Motsinger-Reif: I can't take any credit for the inspiration or the method. This has been an incredibly collaborative project. So, it's actually a partnership with Dr. David Reif at North Carolina State University and folks in his group along with folks at Texas A&M, including Ivan Rusyn and Weihsueh Chiu. They are data visualization informatics and environmental health and disaster response experts, and I do statistical analysis machine learning and computational work. They had, actually, been working and sort of thinking about visualizing and communicating risk data from a number of perspectives. This goes back to work that David had done in trying to visualize chemical exposure risk and they had been working on sort of translating what had been for chemical exposure to this sort of geospatial kind of visualization. They had been working on that in the context of flood risk, the hazard risk for floods, and they were working on that. Then COVID-19 hit, and we all shifted gears and pivoted and tried to apply this to COVID-19.
Barr: Have you worked with visualizations in the past for your project, or is this a very new experience for you?
Motsinger-Reif: I work in visualizations as a data scientist in general. Visualization is a huge part of communicating results, visualizing results, and making things clear and communicated. That being said, within that team I would say David Reif is the one that worked the most in data visualization and communication. He is really the driving force behind some of the graphics, where my group and I more immediately have worked with folks to decide which data needs to go in to this visualization, how do we weigh the different data types, and then how do we use that data to predict the number of cases and deaths? So, some of the visualization is new and really sort of driven in that collaborative partnership.

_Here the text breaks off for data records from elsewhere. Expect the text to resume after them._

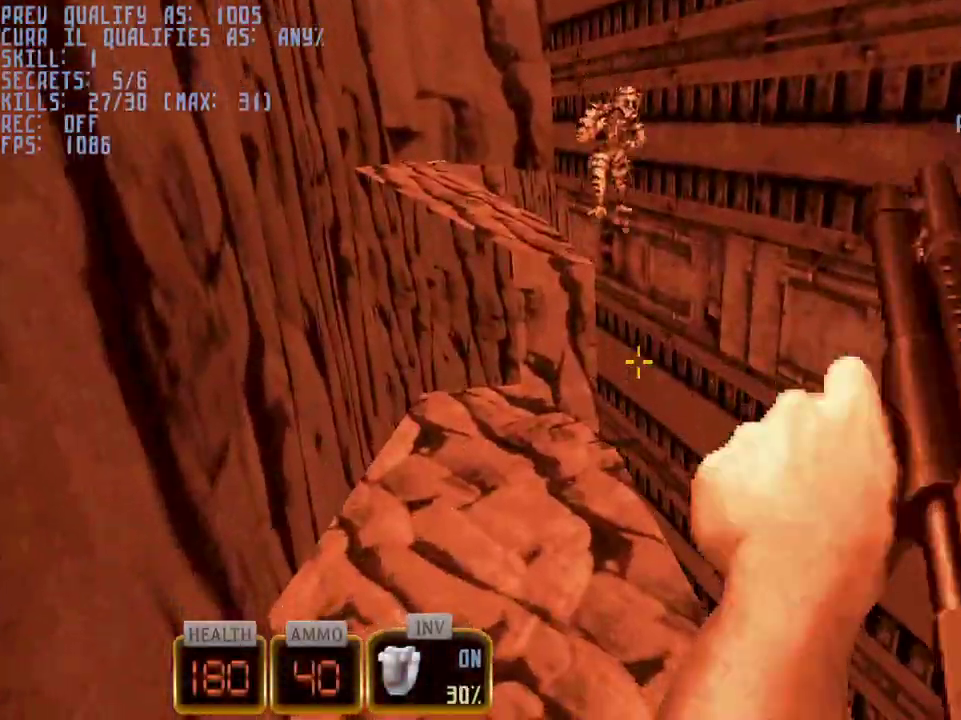
{"keys": ["d"], "mouse": [], "events": [[67, "d", "down"], [67, "mouse_left", "up"], [100, "w", "up"], [150, "w", "down"], [483, "w", "up"]]}
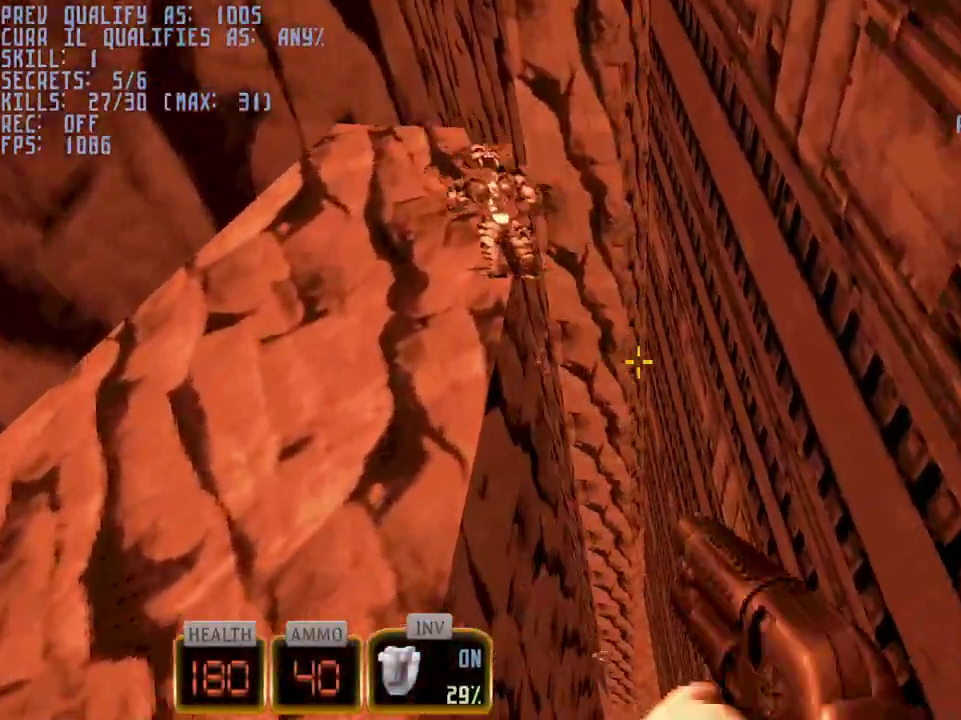
{"keys": [], "mouse": [], "events": [[33, "d", "up"], [167, "s", "down"], [400, "c", "down"], [400, "s", "up"], [450, "c", "up"]]}
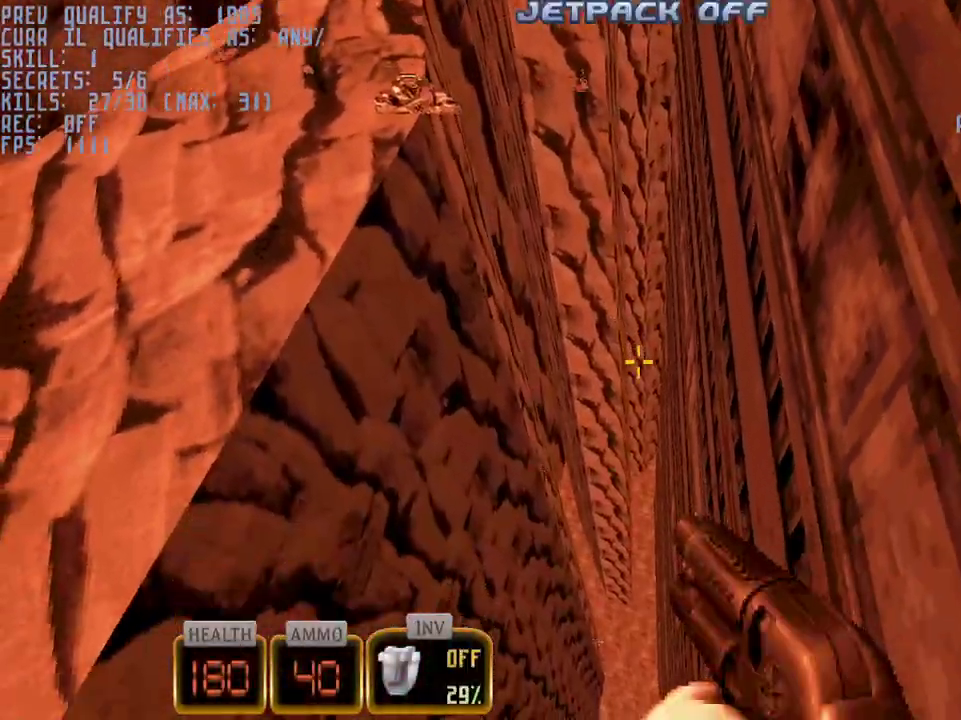
{"keys": [], "mouse": [], "events": []}
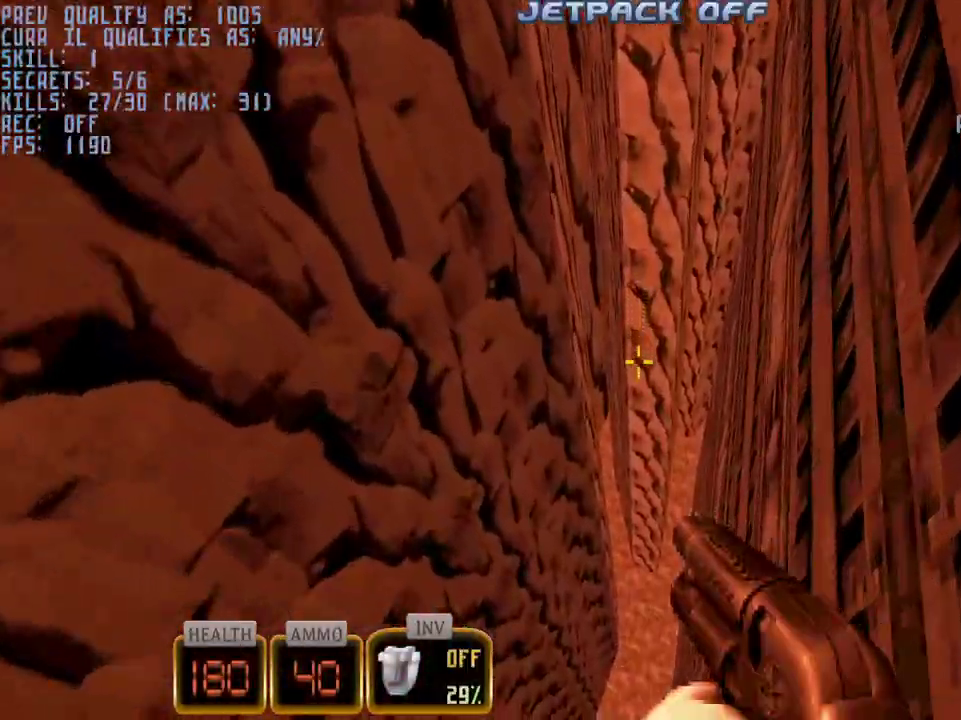
{"keys": [], "mouse": [], "events": []}
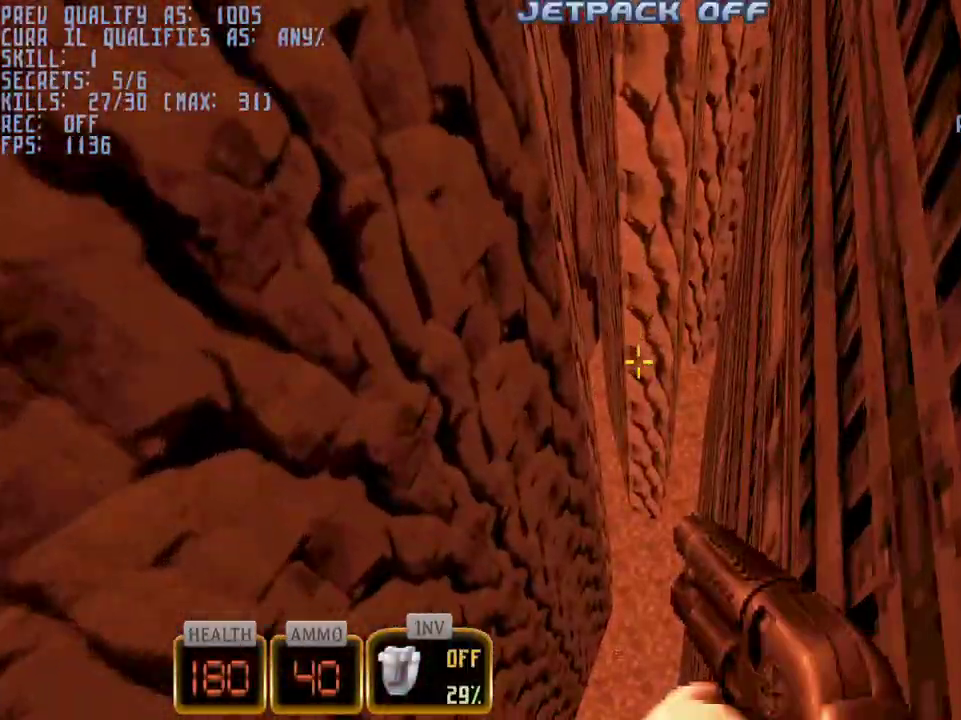
{"keys": [], "mouse": [], "events": []}
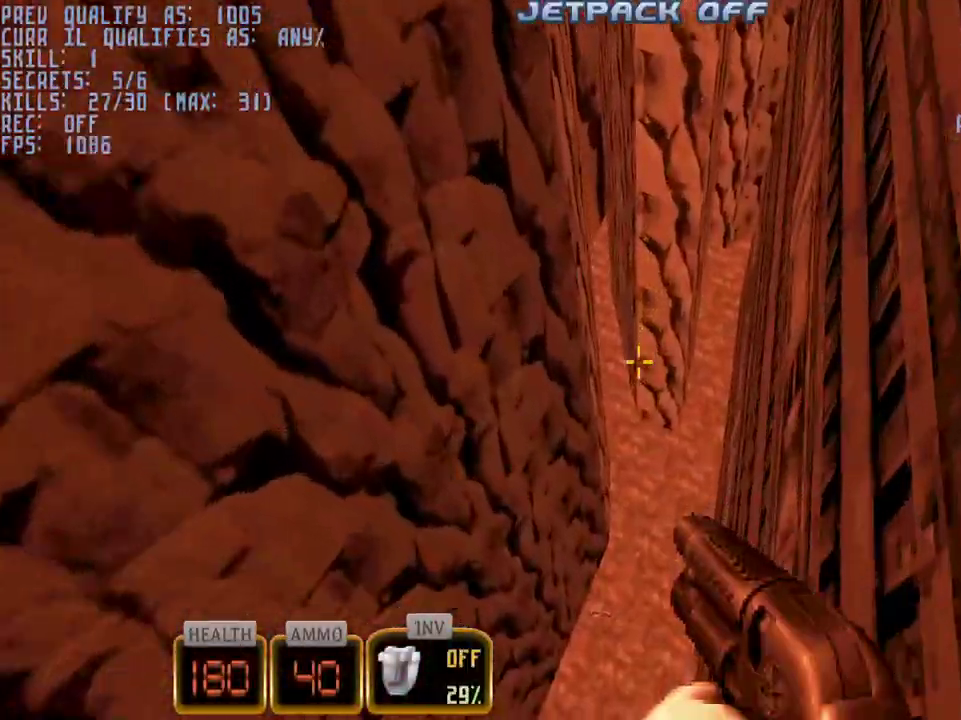
{"keys": [], "mouse": [], "events": []}
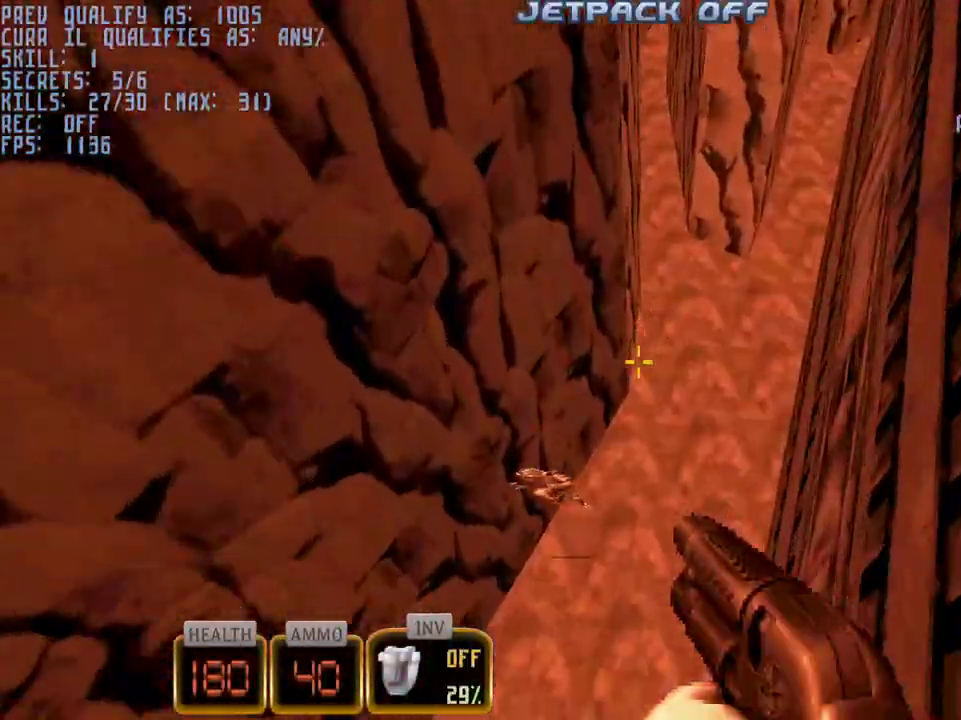
{"keys": [], "mouse": ["left"], "events": [[150, "c", "down"], [200, "s", "down"], [250, "c", "up"], [333, "mouse_left", "down"], [333, "s", "up"]]}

Barr: Yes. Did you draw from other tracking projects with your own visualization project?
Motsinger-Reif: Yeah. We, definitely, sort of pull data from all over the place including some of those other tracking projects. When we got started, the case counts and stuff came of the Hopkins tracker that was there. We have now switched to USA Facts. As different things are open, we definitely, shamelessly, grab data from all over the place and try to incorporate it, but hopefully add value with the unique visualization and sort of clustering and other tools.
Barr: How did you decide on the design elements that are included in your visualizations, as well as, what you are going to even visualize, because that is also a very difficult part, there are a lot of things you could sort of look at with COVID-19?
Motsinger-Reif: The visualization, as I said, some of the tools were under development already in these other contexts so, some of it was, “This is what they were doing, and it was working”. We were going to grab onto that, especially for some of the aesthetics of the map and that kind of thing. Some of it is a little obvious as well. We have gotten feedback as far as updating the look of it and what we were visualizing and some of those features from end users. Our most recent updates, for example, have come from direct feedback from folks at the CDC. They have mirrored our tracker on the CDC’s main COVID-19 tracker and people that work in sort of communications and, with dashboards and other trackers. We have tried to build on what tools already existed and then take feedback on what people are responding to and what is useful.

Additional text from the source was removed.